Штребелов кинул взгляд на листок-письмо Фолькмана, словно ожидал от него помощи.

— О чем говорили вы с Хюбнером с глазу на глаз? Почему он вообще пил водку? — едва слышно спросил Штребелов.

— Нечто вроде приступа депрессии. Я с трудом выудил из него несколько слов о причинах его поступка. И обещал Марку, что никому ничего не скажу. Доверие за доверие. Вы понимаете, такое обещание я обязан сдержать. Я готов когда-нибудь впоследствии, когда будет удобный случай, дать более подробные объяснения. Я уверен, все сидящие здесь, за столом, в подобном случае поступили бы точно так же.

Собственно говоря, педсовет закончился конкретным разъяснением Манфреда Юста, в чьей искренности никто не сомневался. А если кто и сомневался, так в эту минуту не сумел бы свое сомнение высказать. Мы получили разъяснение не совсем обычное, с этим я согласен, но вполне приемлемое.

Педсовет заседал еще около часа, поднимались разные вопросы, отдаленно, правда, связанные с обсуждаемой проблемой, но ничего не меняющие в исходе заседания.

Было ясно — поспешно созванный педсовет никому не нужен. Я жалел Карла Штребелова, который тщетно пытался обрести уверенность. Он все снова и снова заводил разговор о заявлении, об ответе на письмо, который, согласно закону, должен быть послан в кратчайший срок.

— Может мне кто-нибудь сказать, что я должен написать Фолькману? — спросил он.

Юст объявил, что готов помочь ему при составлении ответа. Штребелов резко отклонил его предложение, вызвав у всех недоумение.
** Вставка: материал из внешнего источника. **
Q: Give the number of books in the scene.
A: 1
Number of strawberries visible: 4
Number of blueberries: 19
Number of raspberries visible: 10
Да, у Юста со Штребеловом все пошло наперекосяк, отношения были испорчены, и даже надежды не брезжило, что они когда-либо улучшатся.
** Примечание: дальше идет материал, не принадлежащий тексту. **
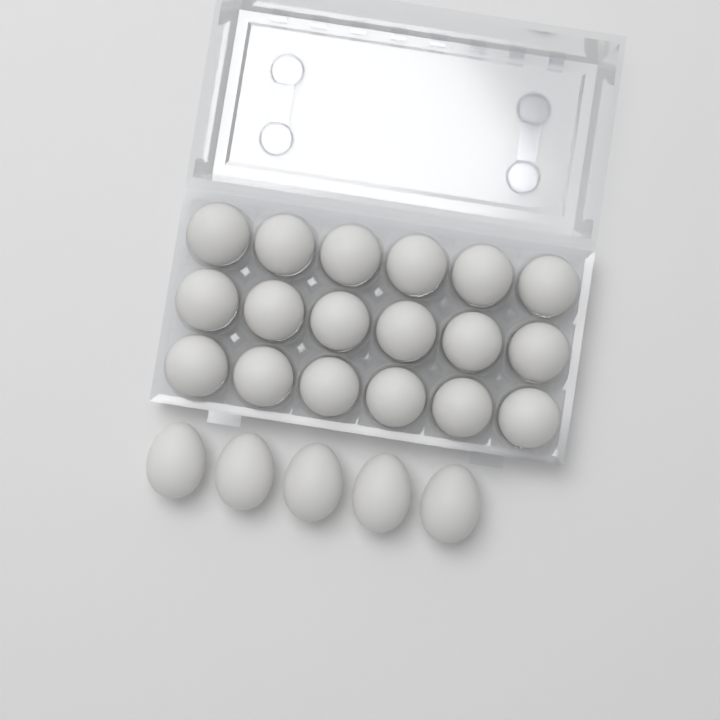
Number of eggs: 23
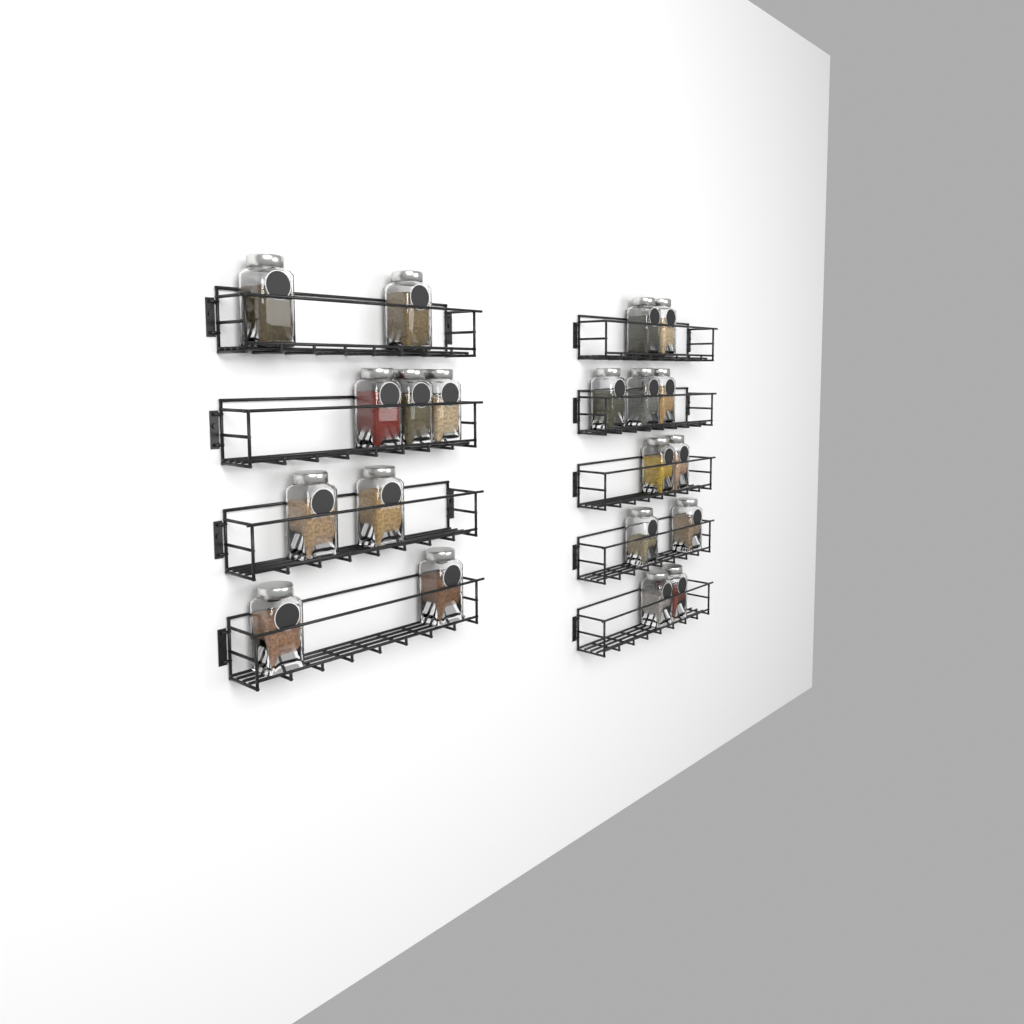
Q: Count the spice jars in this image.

В обсуждении я участия не принимал, что, думается мне, все заметили.

Я не в состоянии был выступить. Разве не пытался я удержать Штребелова от поспешного решения — созвать внеочередной педсовет? И ничего не добился.

Но главное, я молчал, чувствуя несвойственную мне нерешительность, от которой не мог избавиться. Знаю наверняка одно: формальный обмен мнениями, когда вопрос уже заранее решен, вызывает у меня резкое недовольство. Но я же мог вмешаться, у меня была возможность придать разговору верное направление. А я молчал, хоть и заметил испытующий взгляд Юста и растерянный — Карла Штребелова.